* DATA *
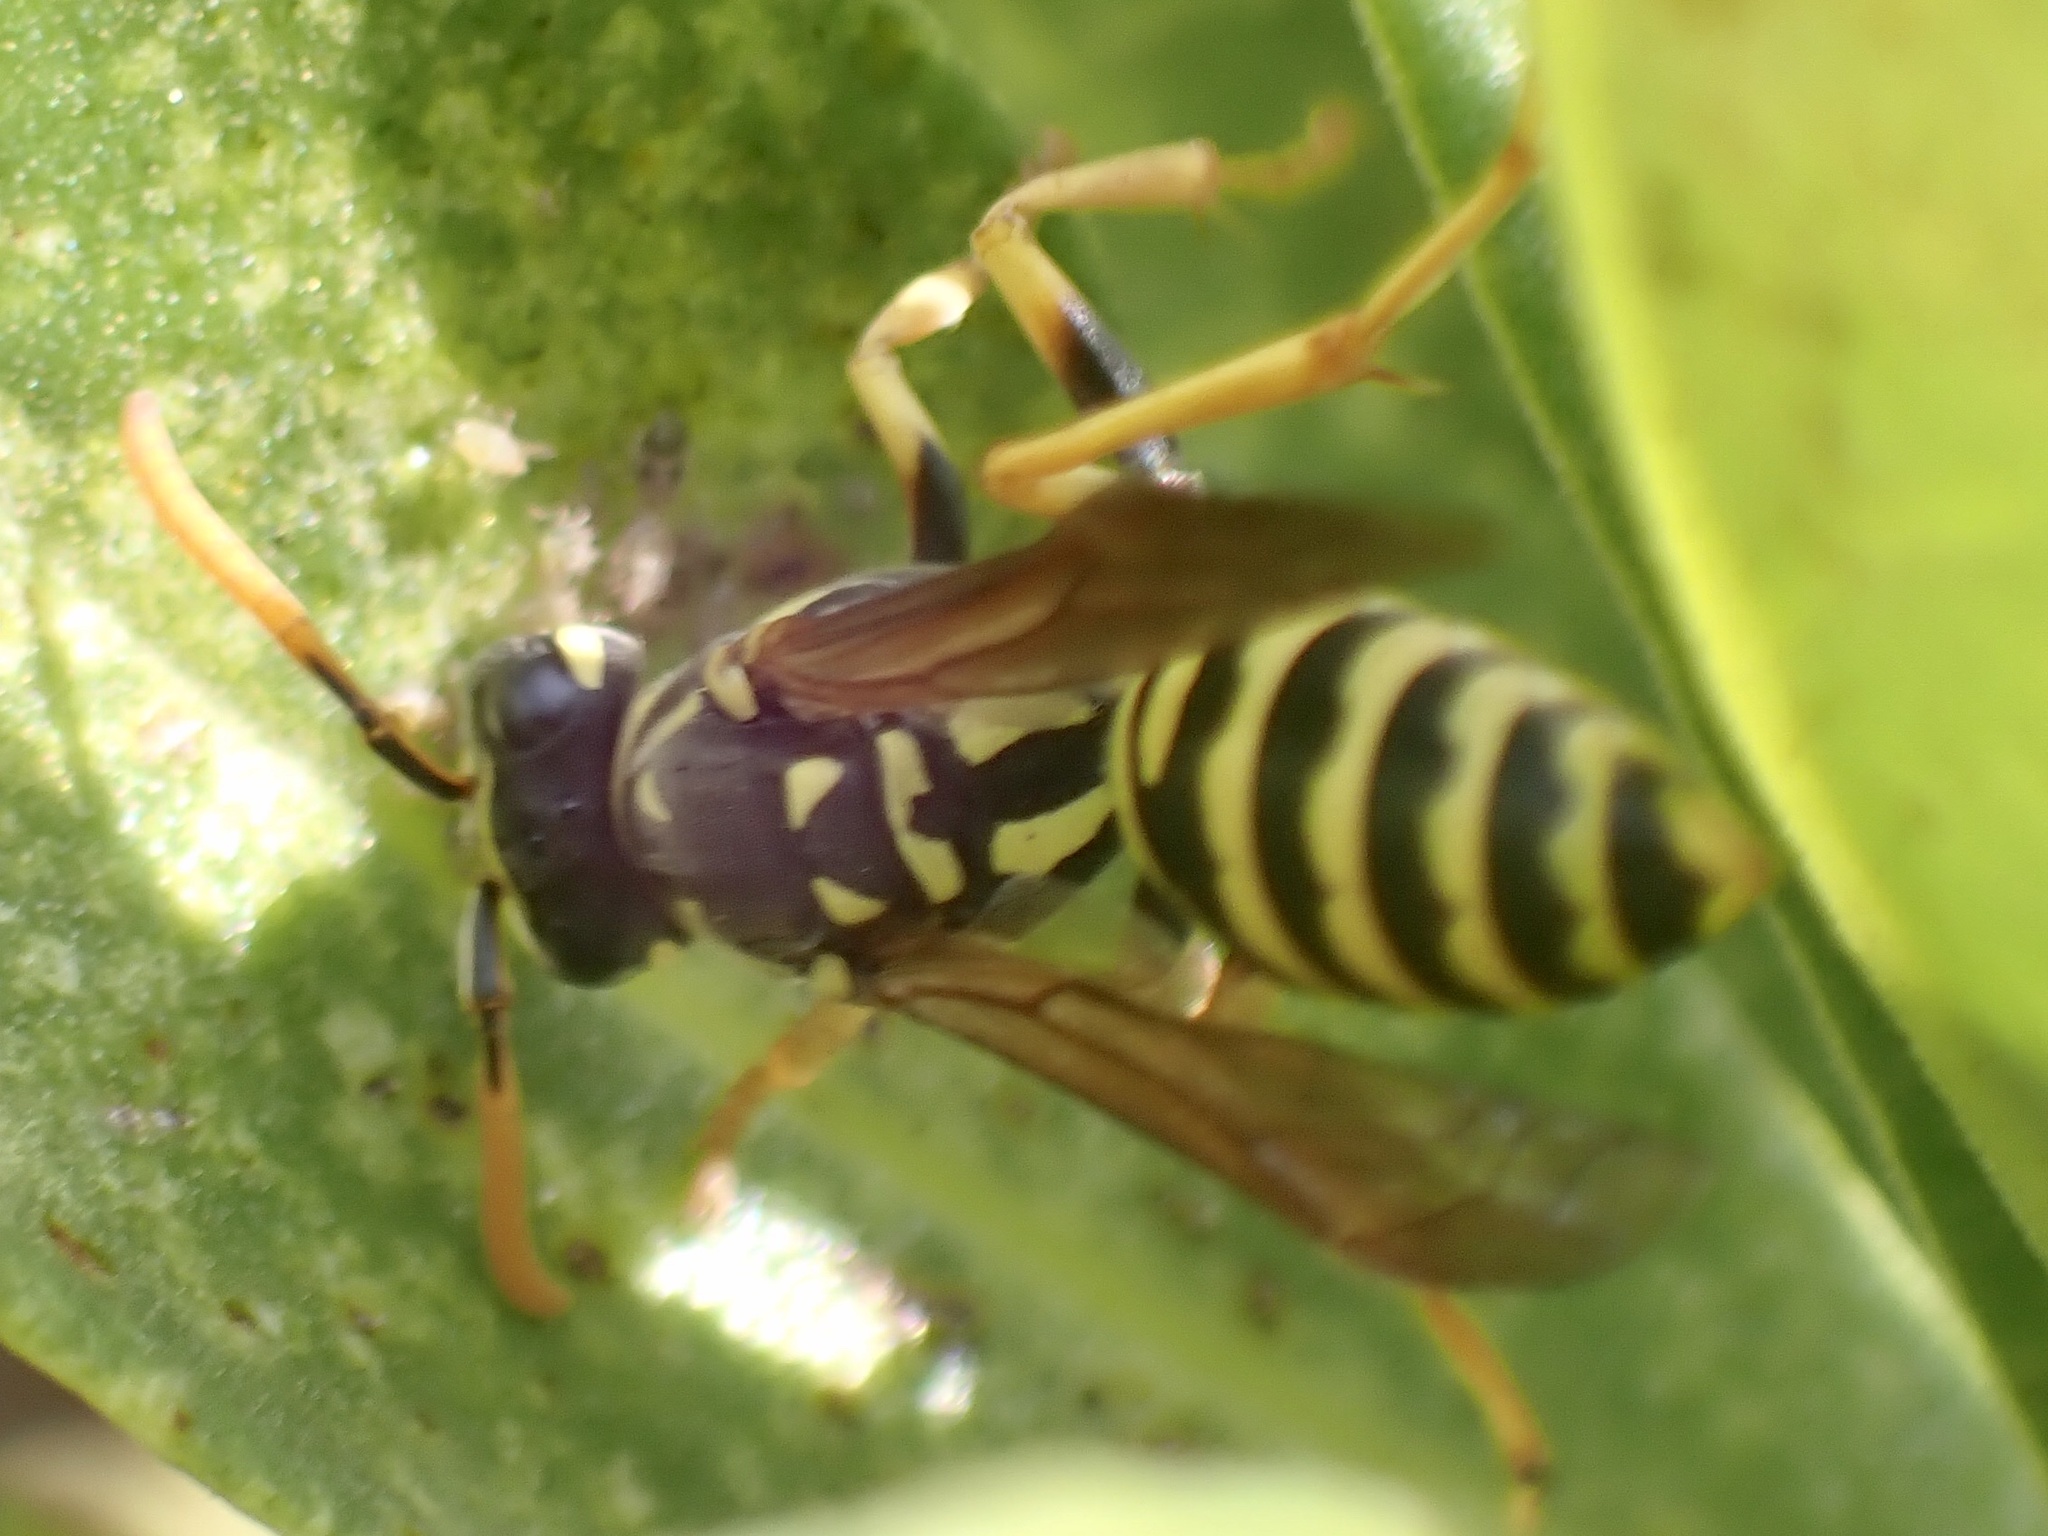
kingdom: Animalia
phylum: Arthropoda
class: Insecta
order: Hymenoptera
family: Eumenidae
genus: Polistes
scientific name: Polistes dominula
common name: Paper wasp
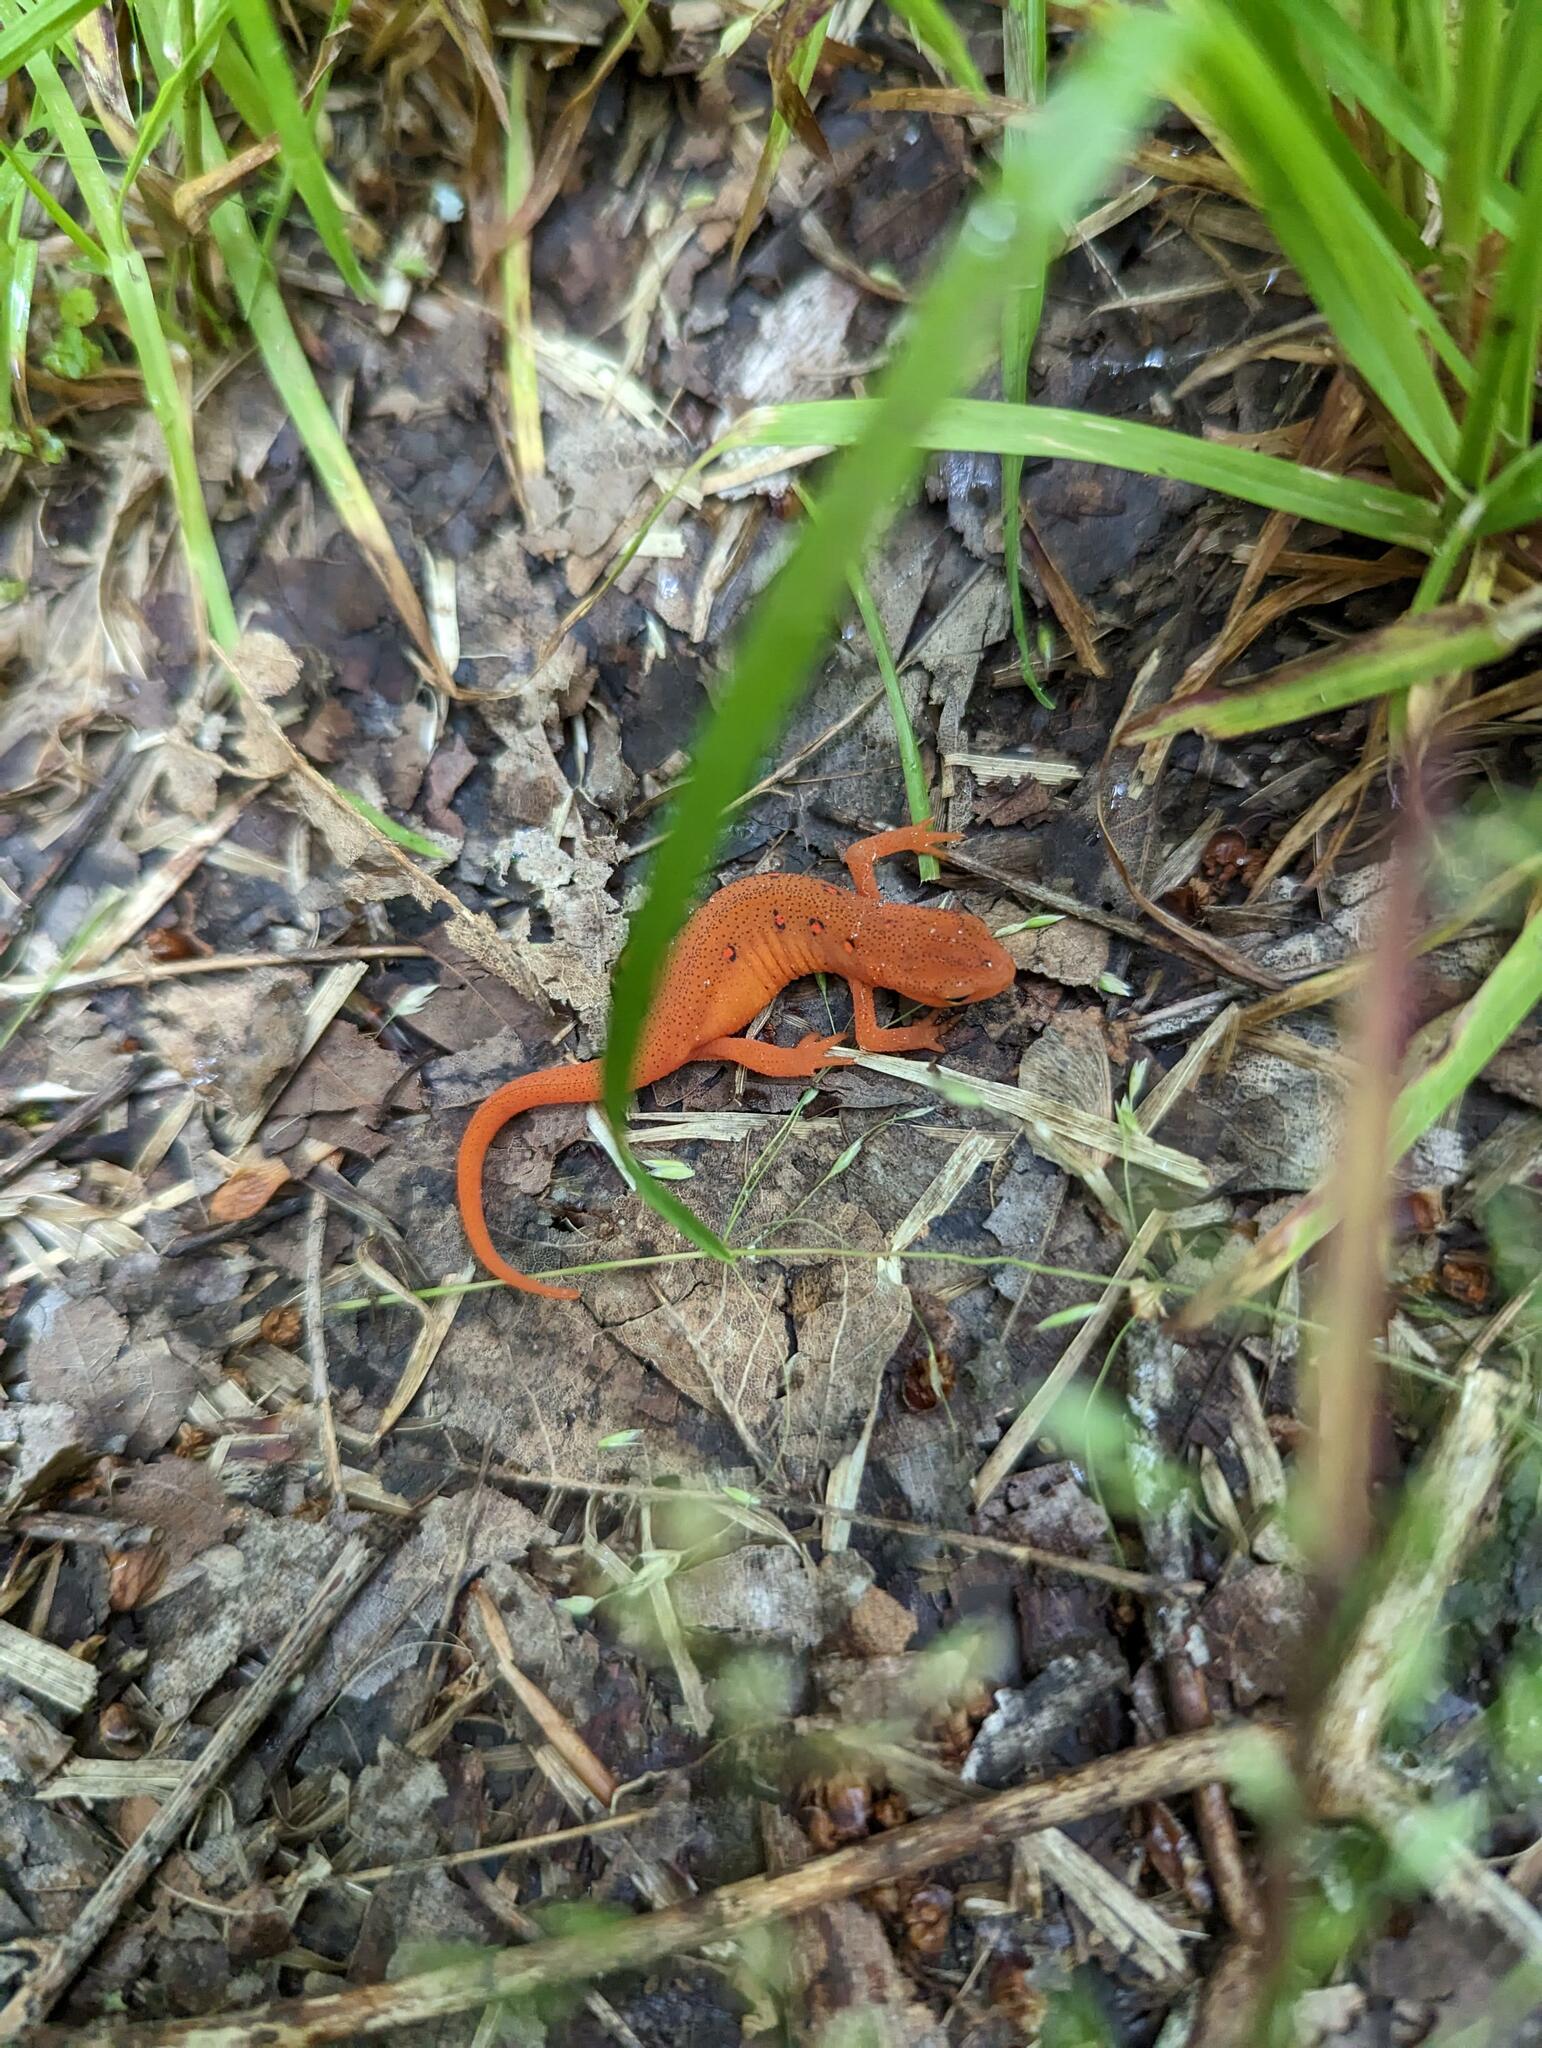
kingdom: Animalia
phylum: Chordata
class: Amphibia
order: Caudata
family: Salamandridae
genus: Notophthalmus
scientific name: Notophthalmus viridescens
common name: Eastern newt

* THE TASK *
Return every text line of the material above word for word, leaving out the pictures.

* ANSWER FOR THE TASK *
kingdom: Animalia
phylum: Arthropoda
class: Insecta
order: Hymenoptera
family: Eumenidae
genus: Polistes
scientific name: Polistes dominula
common name: Paper wasp
kingdom: Animalia
phylum: Chordata
class: Amphibia
order: Caudata
family: Salamandridae
genus: Notophthalmus
scientific name: Notophthalmus viridescens
common name: Eastern newt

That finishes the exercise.